Assignment
Look for the line that has "Seventy-third General Assembly" in the material below; please repeat it and every line after it, exactly, up to and including the line that has "SENATE SPONSORSHIP", and nothing else.

Dataset
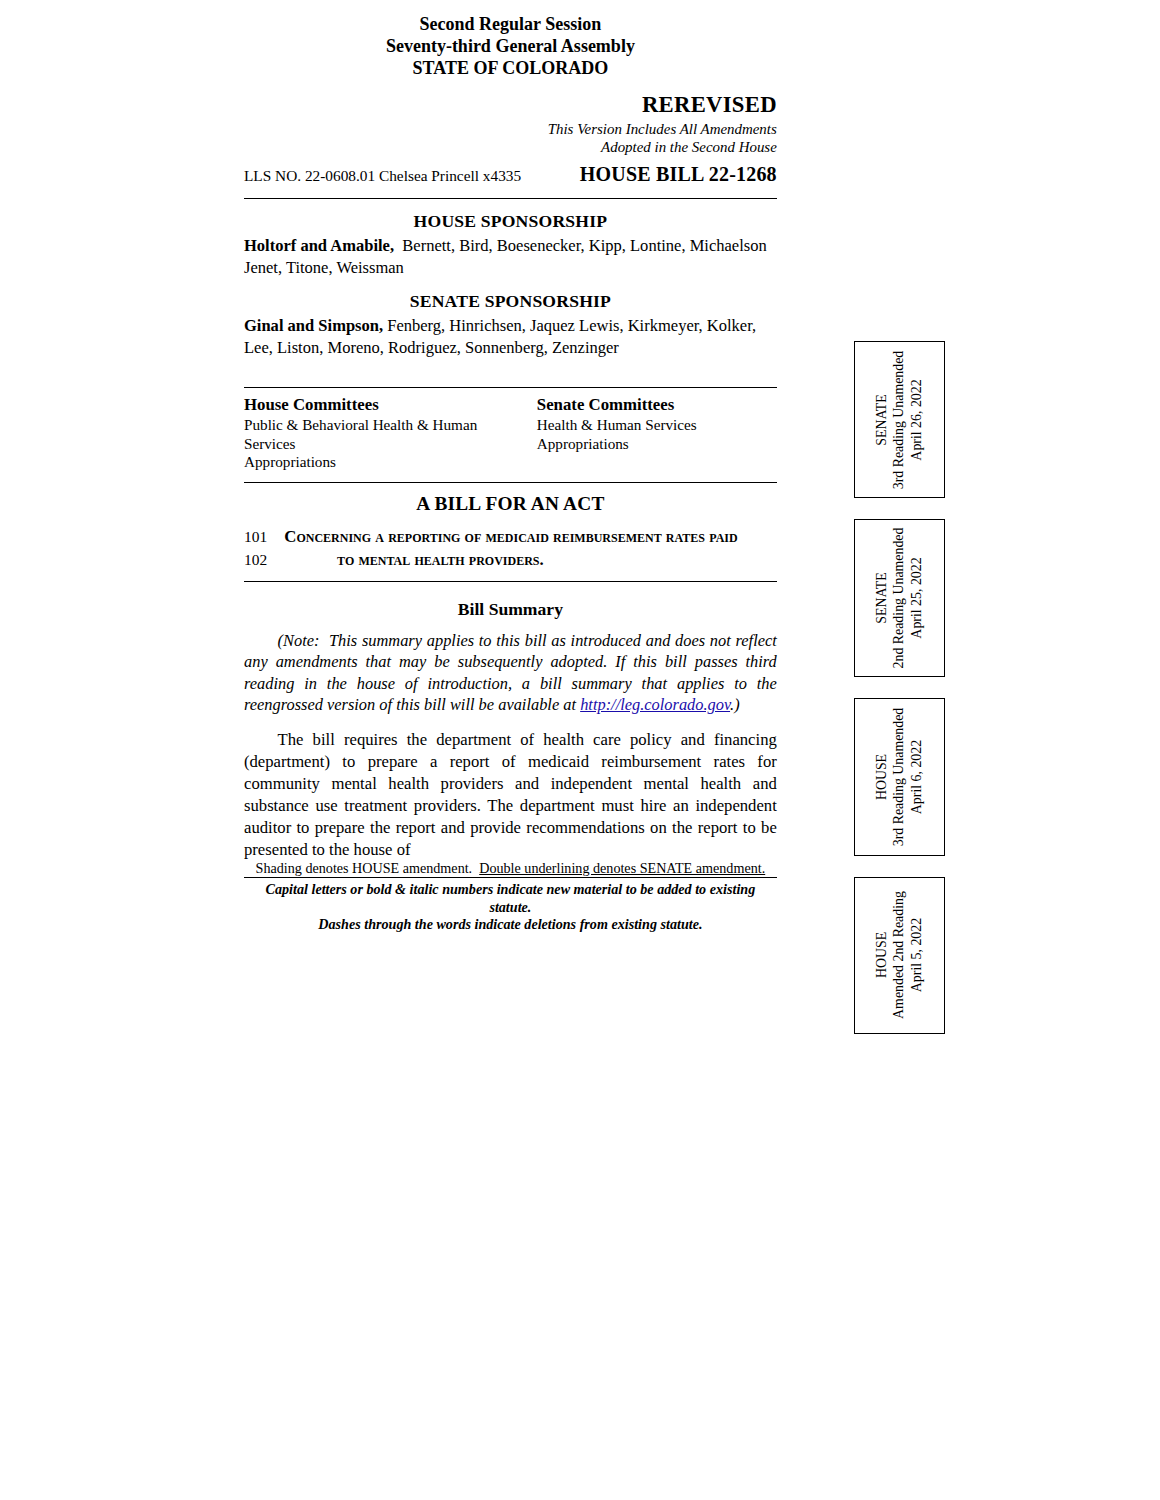Second Regular Session
Seventy-third General Assembly
STATE OF COLORADO
REREVISED
This Version Includes All Amendments
Adopted in the Second House
LLS NO. 22-0608.01 Chelsea Princell x4335
HOUSE BILL 22-1268
HOUSE SPONSORSHIP
Holtorf and Amabile, Bernett, Bird, Boesenecker, Kipp, Lontine, Michaelson Jenet, Titone, Weissman
SENATE SPONSORSHIP
Ginal and Simpson, Fenberg, Hinrichsen, Jaquez Lewis, Kirkmeyer, Kolker, Lee, Liston, Moreno, Rodriguez, Sonnenberg, Zenzinger
House Committees
Public & Behavioral Health & Human Services
Appropriations
Senate Committees
Health & Human Services
Appropriations
A BILL FOR AN ACT
101
Concerning a reporting of medicaid reimbursement rates paid
102
to mental health providers.
Bill Summary
(Note: This summary applies to this bill as introduced and does not reflect any amendments that may be subsequently adopted. If this bill passes third reading in the house of introduction, a bill summary that applies to the reengrossed version of this bill will be available at http://leg.colorado.gov.)
The bill requires the department of health care policy and financing (department) to prepare a report of medicaid reimbursement rates for community mental health providers and independent mental health and substance use treatment providers. The department must hire an independent auditor to prepare the report and provide recommendations on the report to be presented to the house of
SENATE
3rd Reading Unamended
April 26, 2022
SENATE
2nd Reading Unamended
April 25, 2022
HOUSE
3rd Reading Unamended
April 6, 2022
HOUSE
Amended 2nd Reading
April 5, 2022
Shading denotes HOUSE amendment. Double underlining denotes SENATE amendment.
Capital letters or bold & italic numbers indicate new material to be added to existing statute.
Dashes through the words indicate deletions from existing statute.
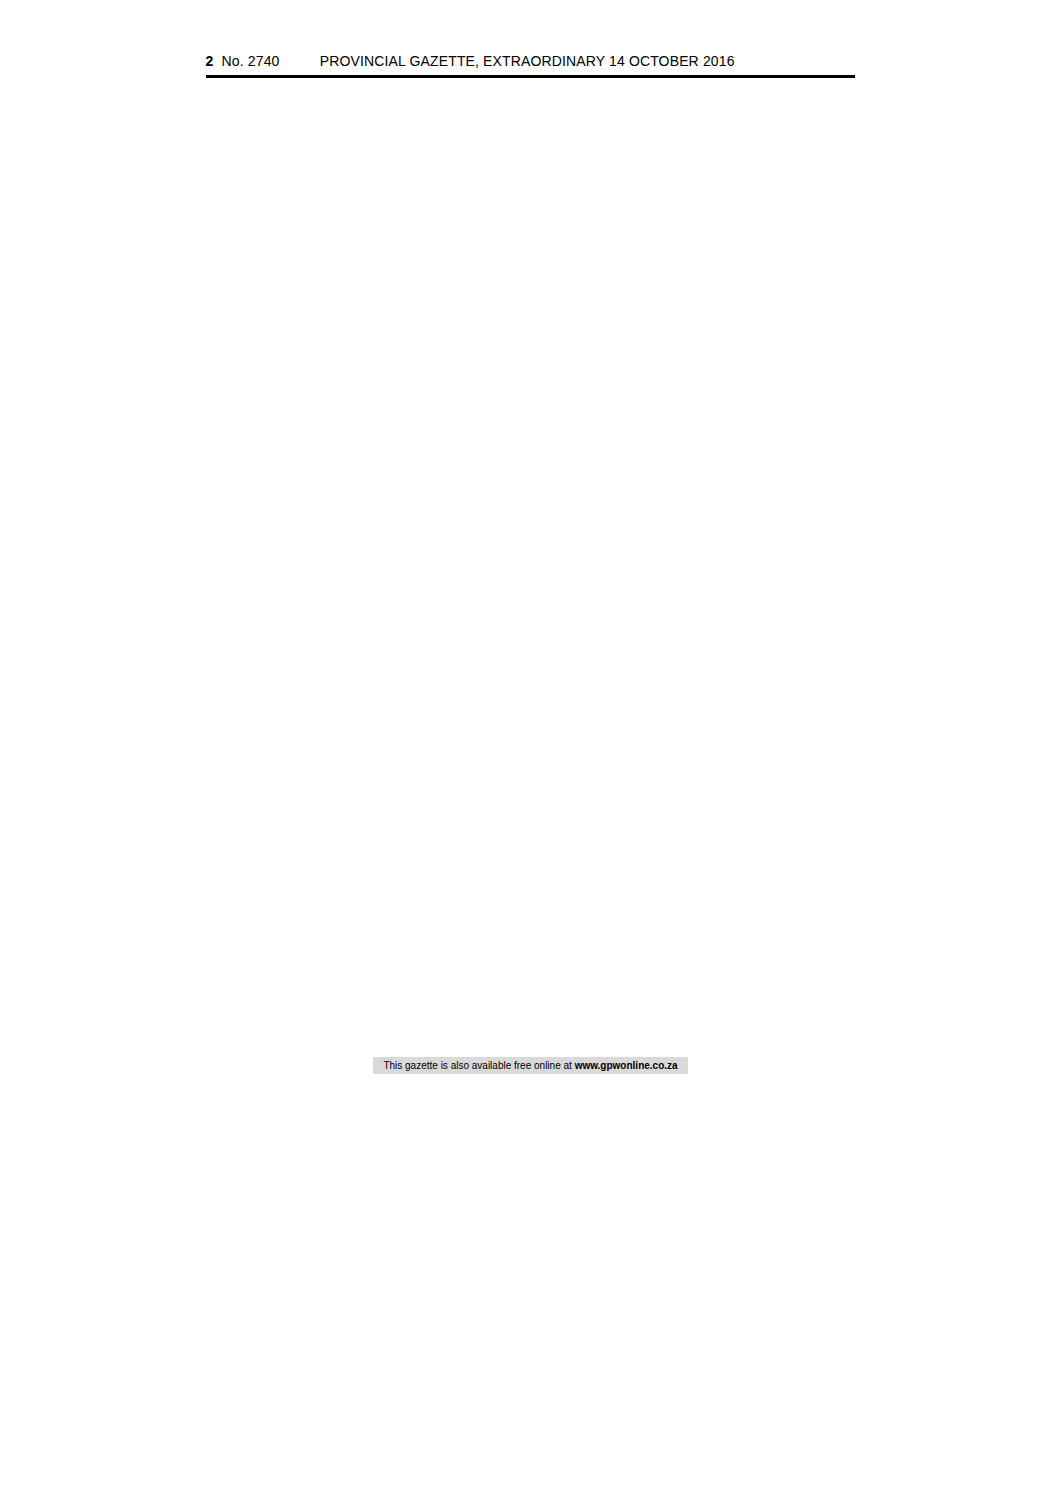2 No. 2740 PROVINCIAL GAZETTE, EXTRAORDINARY 14 OCTOBER 2016
This gazette is also available free online at www.gpwonline.co.za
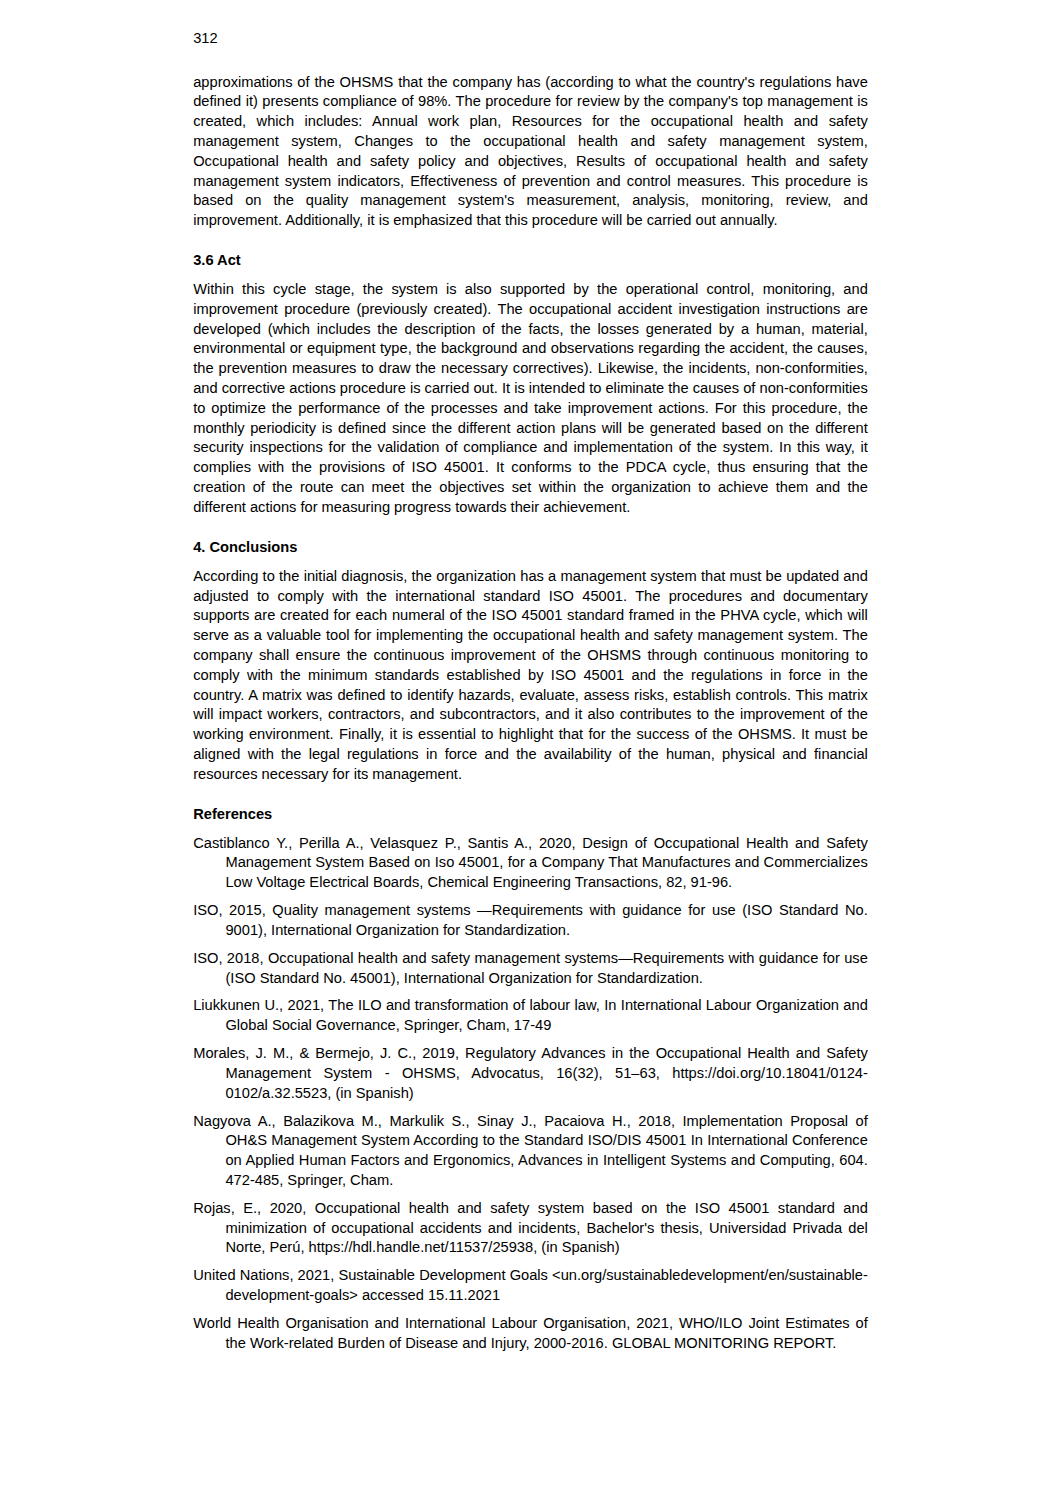312
approximations of the OHSMS that the company has (according to what the country's regulations have defined it) presents compliance of 98%. The procedure for review by the company's top management is created, which includes: Annual work plan, Resources for the occupational health and safety management system, Changes to the occupational health and safety management system, Occupational health and safety policy and objectives, Results of occupational health and safety management system indicators, Effectiveness of prevention and control measures. This procedure is based on the quality management system's measurement, analysis, monitoring, review, and improvement. Additionally, it is emphasized that this procedure will be carried out annually.
3.6 Act
Within this cycle stage, the system is also supported by the operational control, monitoring, and improvement procedure (previously created). The occupational accident investigation instructions are developed (which includes the description of the facts, the losses generated by a human, material, environmental or equipment type, the background and observations regarding the accident, the causes, the prevention measures to draw the necessary correctives). Likewise, the incidents, non-conformities, and corrective actions procedure is carried out. It is intended to eliminate the causes of non-conformities to optimize the performance of the processes and take improvement actions. For this procedure, the monthly periodicity is defined since the different action plans will be generated based on the different security inspections for the validation of compliance and implementation of the system. In this way, it complies with the provisions of ISO 45001. It conforms to the PDCA cycle, thus ensuring that the creation of the route can meet the objectives set within the organization to achieve them and the different actions for measuring progress towards their achievement.
4. Conclusions
According to the initial diagnosis, the organization has a management system that must be updated and adjusted to comply with the international standard ISO 45001. The procedures and documentary supports are created for each numeral of the ISO 45001 standard framed in the PHVA cycle, which will serve as a valuable tool for implementing the occupational health and safety management system. The company shall ensure the continuous improvement of the OHSMS through continuous monitoring to comply with the minimum standards established by ISO 45001 and the regulations in force in the country. A matrix was defined to identify hazards, evaluate, assess risks, establish controls. This matrix will impact workers, contractors, and subcontractors, and it also contributes to the improvement of the working environment. Finally, it is essential to highlight that for the success of the OHSMS. It must be aligned with the legal regulations in force and the availability of the human, physical and financial resources necessary for its management.
References
Castiblanco Y., Perilla A., Velasquez P., Santis A., 2020, Design of Occupational Health and Safety Management System Based on Iso 45001, for a Company That Manufactures and Commercializes Low Voltage Electrical Boards, Chemical Engineering Transactions, 82, 91-96.
ISO, 2015, Quality management systems —Requirements with guidance for use (ISO Standard No. 9001), International Organization for Standardization.
ISO, 2018, Occupational health and safety management systems—Requirements with guidance for use (ISO Standard No. 45001), International Organization for Standardization.
Liukkunen U., 2021, The ILO and transformation of labour law, In International Labour Organization and Global Social Governance, Springer, Cham, 17-49
Morales, J. M., & Bermejo, J. C., 2019, Regulatory Advances in the Occupational Health and Safety Management System - OHSMS, Advocatus, 16(32), 51–63, https://doi.org/10.18041/0124-0102/a.32.5523, (in Spanish)
Nagyova A., Balazikova M., Markulik S., Sinay J., Pacaiova H., 2018, Implementation Proposal of OH&S Management System According to the Standard ISO/DIS 45001 In International Conference on Applied Human Factors and Ergonomics, Advances in Intelligent Systems and Computing, 604. 472-485, Springer, Cham.
Rojas, E., 2020, Occupational health and safety system based on the ISO 45001 standard and minimization of occupational accidents and incidents, Bachelor's thesis, Universidad Privada del Norte, Perú, https://hdl.handle.net/11537/25938, (in Spanish)
United Nations, 2021, Sustainable Development Goals <un.org/sustainabledevelopment/en/sustainable-development-goals> accessed 15.11.2021
World Health Organisation and International Labour Organisation, 2021, WHO/ILO Joint Estimates of the Work-related Burden of Disease and Injury, 2000-2016. GLOBAL MONITORING REPORT.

Your response
Seventy-third General Assembly
STATE OF COLORADO
REREVISED
This Version Includes All Amendments
Adopted in the Second House
LLS NO. 22-0608.01 Chelsea Princell x4335
HOUSE BILL 22-1268
HOUSE SPONSORSHIP
Holtorf and Amabile, Bernett, Bird, Boesenecker, Kipp, Lontine, Michaelson Jenet, Titone, Weissman
SENATE SPONSORSHIP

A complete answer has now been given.